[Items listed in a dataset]

━━━━━━━━━━━━━━━━━━━━━━━━━━━━━━

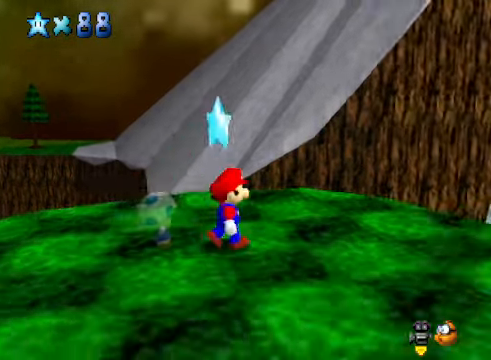
Gameplay with a controller (Xbox layout); each line is a JSON object with the inputs held at the frame after it. "events" lists button and stick changes between this image and that frame as [ms after this image, input, new state], when the widget could be followed in between.
{"buttons": [], "left_stick": "up-right", "right_stick": "center", "events": [[467, "left_stick", "up-right"]]}
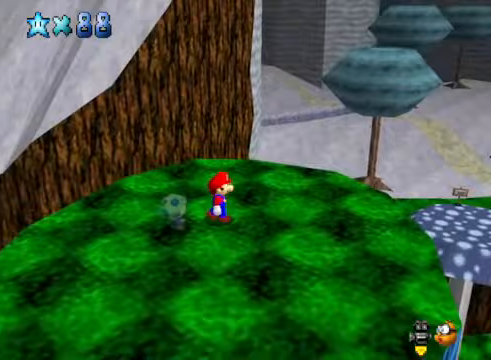
{"buttons": [], "left_stick": "center", "right_stick": "center", "events": [[134, "left_stick", "center"], [200, "right_stick", "right"], [334, "right_stick", "center"]]}
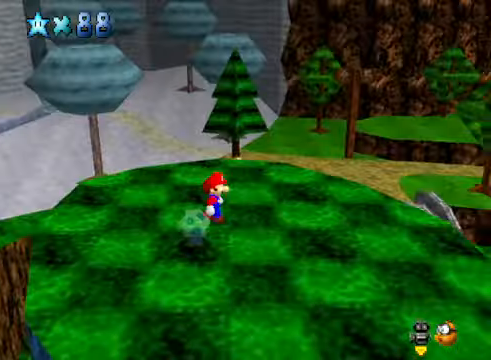
{"buttons": [], "left_stick": "right", "right_stick": "center", "events": [[33, "left_stick", "right"], [33, "right_stick", "right"], [167, "right_stick", "center"], [233, "left_stick", "center"], [300, "right_stick", "right"], [467, "right_stick", "center"], [501, "left_stick", "right"]]}
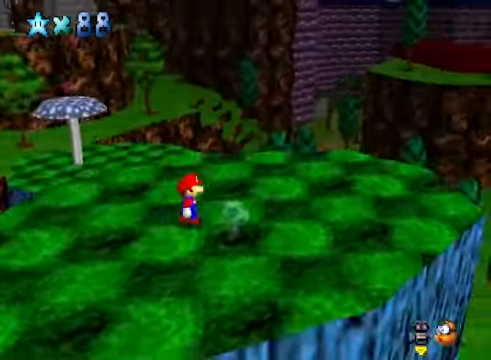
{"buttons": [], "left_stick": "up", "right_stick": "center", "events": [[66, "left_stick", "up-right"], [167, "left_stick", "center"], [267, "right_stick", "right"], [434, "right_stick", "center"], [467, "left_stick", "up"]]}
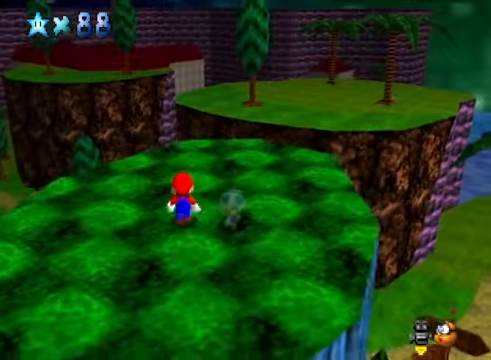
{"buttons": [], "left_stick": "center", "right_stick": "center", "events": [[100, "left_stick", "center"]]}
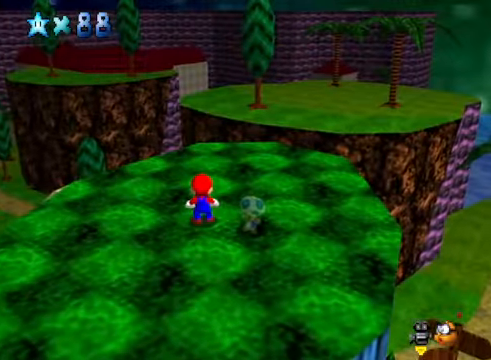
{"buttons": [], "left_stick": "center", "right_stick": "center", "events": [[167, "left_stick", "up-right"], [435, "left_stick", "center"]]}
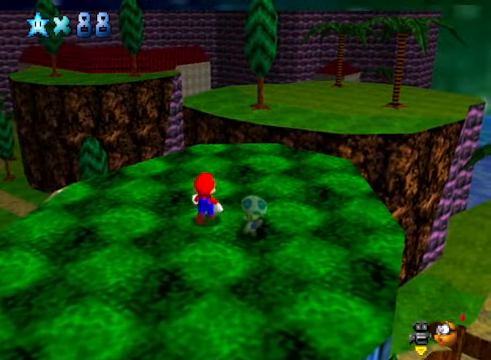
{"buttons": [], "left_stick": "up-right", "right_stick": "center", "events": [[67, "left_stick", "up-right"]]}
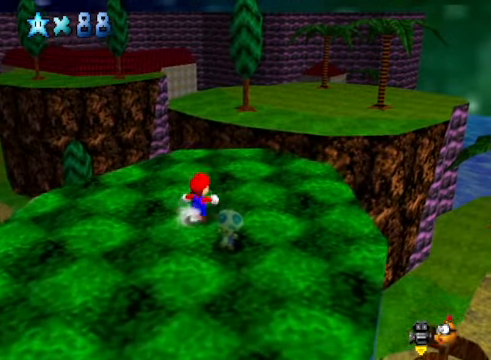
{"buttons": [], "left_stick": "center", "right_stick": "center", "events": [[501, "left_stick", "center"]]}
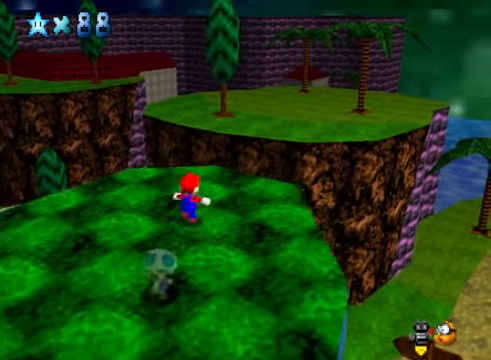
{"buttons": [], "left_stick": "up-left", "right_stick": "center", "events": [[101, "right_stick", "right"], [301, "right_stick", "center"], [401, "left_stick", "up-left"]]}
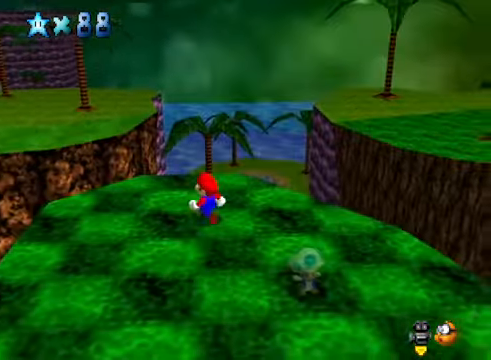
{"buttons": [], "left_stick": "left", "right_stick": "center", "events": [[67, "left_stick", "center"], [101, "right_stick", "right"], [301, "right_stick", "center"], [501, "left_stick", "left"]]}
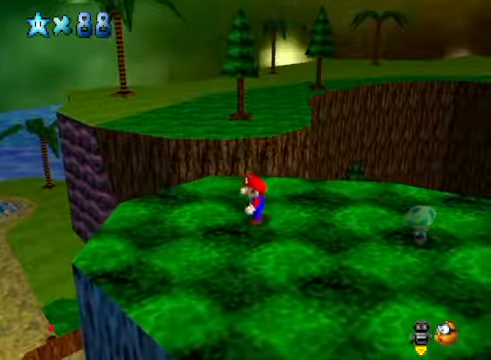
{"buttons": [], "left_stick": "down", "right_stick": "center", "events": [[134, "right_stick", "right"], [201, "left_stick", "down-left"], [301, "right_stick", "center"], [468, "left_stick", "down"]]}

━━━━━━━━━━━━━━━━━━━━━━━━━━━━━━

[To do] The response must repeat all the lines above exactly and include no pictures.

[Result for this exercise]
Gameplay with a controller (Xbox layout); each line is a JSON object with the inputs held at the frame after it. "events" lists button and stick changes between this image and that frame as [ms after this image, input, new state], when the widget could be followed in between.
{"buttons": [], "left_stick": "up-right", "right_stick": "center", "events": [[467, "left_stick", "up-right"]]}
{"buttons": [], "left_stick": "center", "right_stick": "center", "events": [[134, "left_stick", "center"], [200, "right_stick", "right"], [334, "right_stick", "center"]]}
{"buttons": [], "left_stick": "right", "right_stick": "center", "events": [[33, "left_stick", "right"], [33, "right_stick", "right"], [167, "right_stick", "center"], [233, "left_stick", "center"], [300, "right_stick", "right"], [467, "right_stick", "center"], [501, "left_stick", "right"]]}
{"buttons": [], "left_stick": "up", "right_stick": "center", "events": [[66, "left_stick", "up-right"], [167, "left_stick", "center"], [267, "right_stick", "right"], [434, "right_stick", "center"], [467, "left_stick", "up"]]}
{"buttons": [], "left_stick": "center", "right_stick": "center", "events": [[100, "left_stick", "center"]]}
{"buttons": [], "left_stick": "center", "right_stick": "center", "events": [[167, "left_stick", "up-right"], [435, "left_stick", "center"]]}
{"buttons": [], "left_stick": "up-right", "right_stick": "center", "events": [[67, "left_stick", "up-right"]]}
{"buttons": [], "left_stick": "center", "right_stick": "center", "events": [[501, "left_stick", "center"]]}
{"buttons": [], "left_stick": "up-left", "right_stick": "center", "events": [[101, "right_stick", "right"], [301, "right_stick", "center"], [401, "left_stick", "up-left"]]}
{"buttons": [], "left_stick": "left", "right_stick": "center", "events": [[67, "left_stick", "center"], [101, "right_stick", "right"], [301, "right_stick", "center"], [501, "left_stick", "left"]]}
{"buttons": [], "left_stick": "down", "right_stick": "center", "events": [[134, "right_stick", "right"], [201, "left_stick", "down-left"], [301, "right_stick", "center"], [468, "left_stick", "down"]]}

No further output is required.